The problem was simple and the wrong solution was obvious.

Five agents. Five API keys. ANTHROPIC_API_KEY for Claude. OPENAI_API_KEY for Codex. GOOGLE_API_KEY for Gemini. DASHSCOPE_API_KEY for Qwen. OPENCODE_API_KEY for OpenCode. Each key was a secret. Each key cost money when used. Each key granted access to a specific provider's infrastructure.

The wrong solution was to forward all five keys into every container. Let the container figure out which one it needed. Simple, lazy, dangerous. An agent running as Claude would have access to the OpenAI key it didn't need. A compromised container would leak all five keys instead of one. The blast radius of a single breach would be everything.

Leash did it the right way. When you ran leash --open claude, Leash looked at the agent name, consulted a mapping table, and forwarded only ANTHROPIC_API_KEY into the container. The other four keys remained on the host, invisible, unreachable, nonexistent from the container's perspective.

leash --open codex forwarded OPENAI_API_KEY and nothing else.

leash --open gemini forwarded GOOGLE_API_KEY and nothing else.

One agent, one key. The principle of least privilege applied to API credentials.

Jay appreciated the elegance when he first read the source code.

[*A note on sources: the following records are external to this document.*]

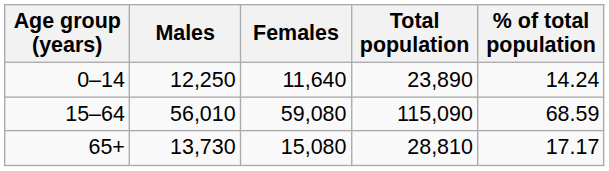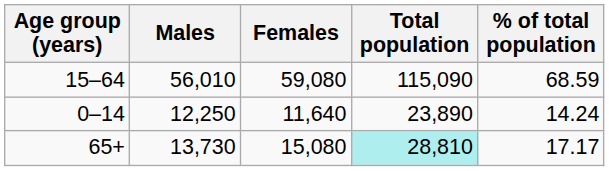rows swapped: 0–14 <-> 15–64
65+ | Total population: no background -> paleturquoise background
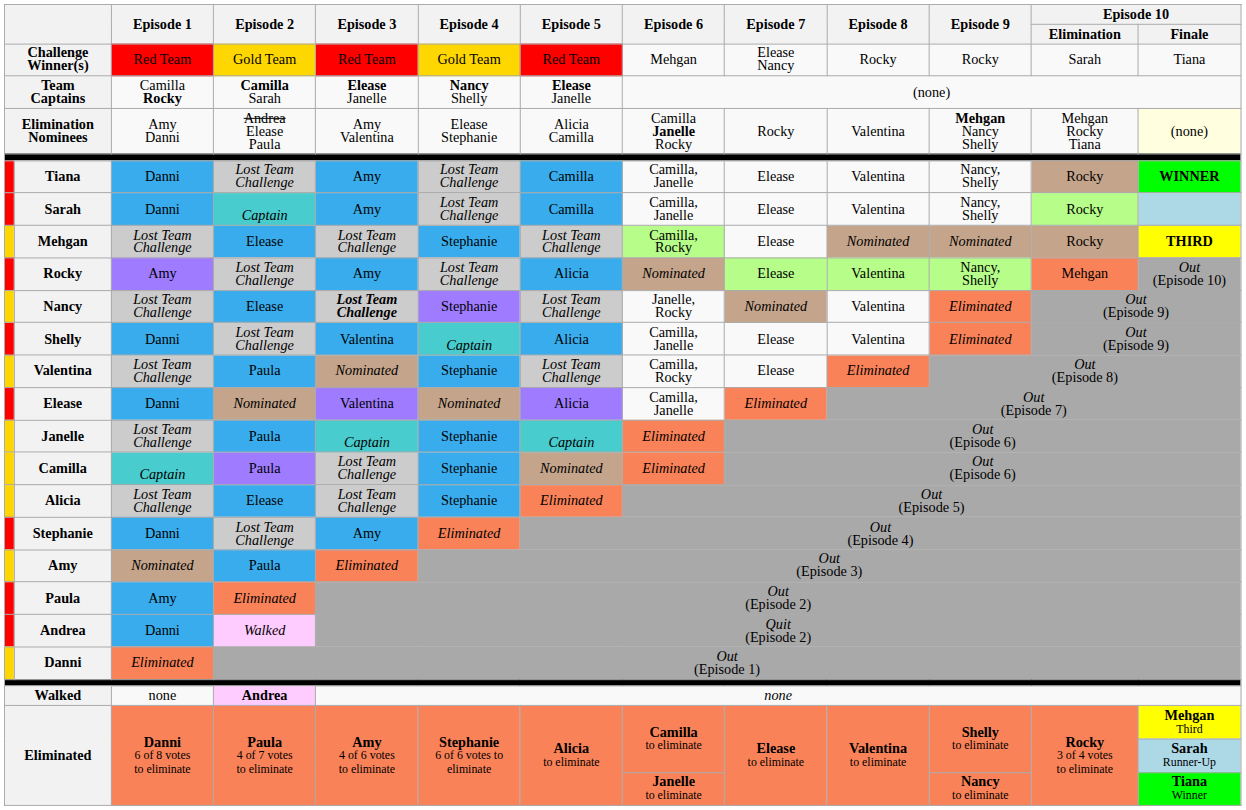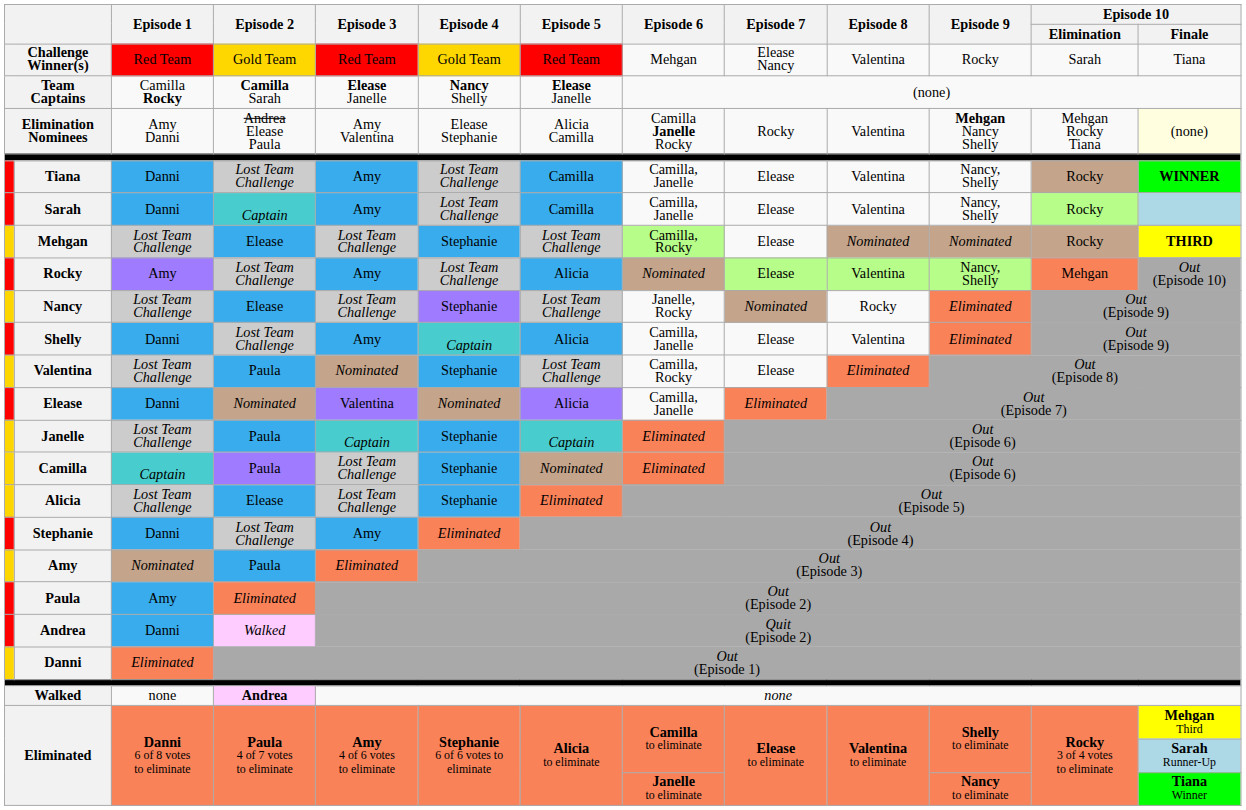Challenge Winner(s) | Episode 8: Rocky -> Valentina
Nancy | Episode 3: bold -> normal
Nancy | Episode 8: Valentina -> Rocky
Shelly | Episode 3: Valentina -> Amy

The mapping was defined in the config file, human-readable, human-editable. You could add new agents, remap keys, define custom environment variables for custom agents. The default mapping was sensible. The overrides were straightforward.

"It's the small things," Jay told Justin during their weekly one-on-one. "Nobody talks about credential forwarding in AI tooling. Everybody talks about prompt engineering and model selection and fine-tuning. But the thing that actually protects you from a thousand-dollar surprise on your API bill is whether the container has access to the right key and only the right key."

Justin nodded. "Security is the accumulation of small correct decisions. No single one is dramatic. But the aggregate is the difference between a system you can trust and a system you hope works."

Navan had a different appreciation. He liked that the credential forwarding happened automatically, without him having to think about it. When he typed leash --open claude, the right key appeared inside the container as if by magic. He didn't have to remember which environment variable Claude needed. He didn't have to write a shell script to extract and forward it. Leash knew.

"It's like a bartender who remembers your drink," Navan said.

"Except the bartender only gives you your drink," Jay replied. "Not everyone else's drink plus yours."

Five agents. Five keys. Five isolated environments. Each one seeing exactly what it needed and nothing more. The credential forwarding was invisible, automatic, and correct. Which, in security, was the trifecta.

Kudos: 61

least_privilege_fan 2026-01-12

The wrong solution being "forward all five keys" is what literally every tutorial does. "Just add all your keys to the .env file!" Leash doing it right by default is a massive improvement.

api_bill_survivor 2026-01-13

"The thing that actually protects you from a thousand-dollar surprise on your API bill." This. This right here. Credential isolation isn't glamorous but it's where the real money gets saved.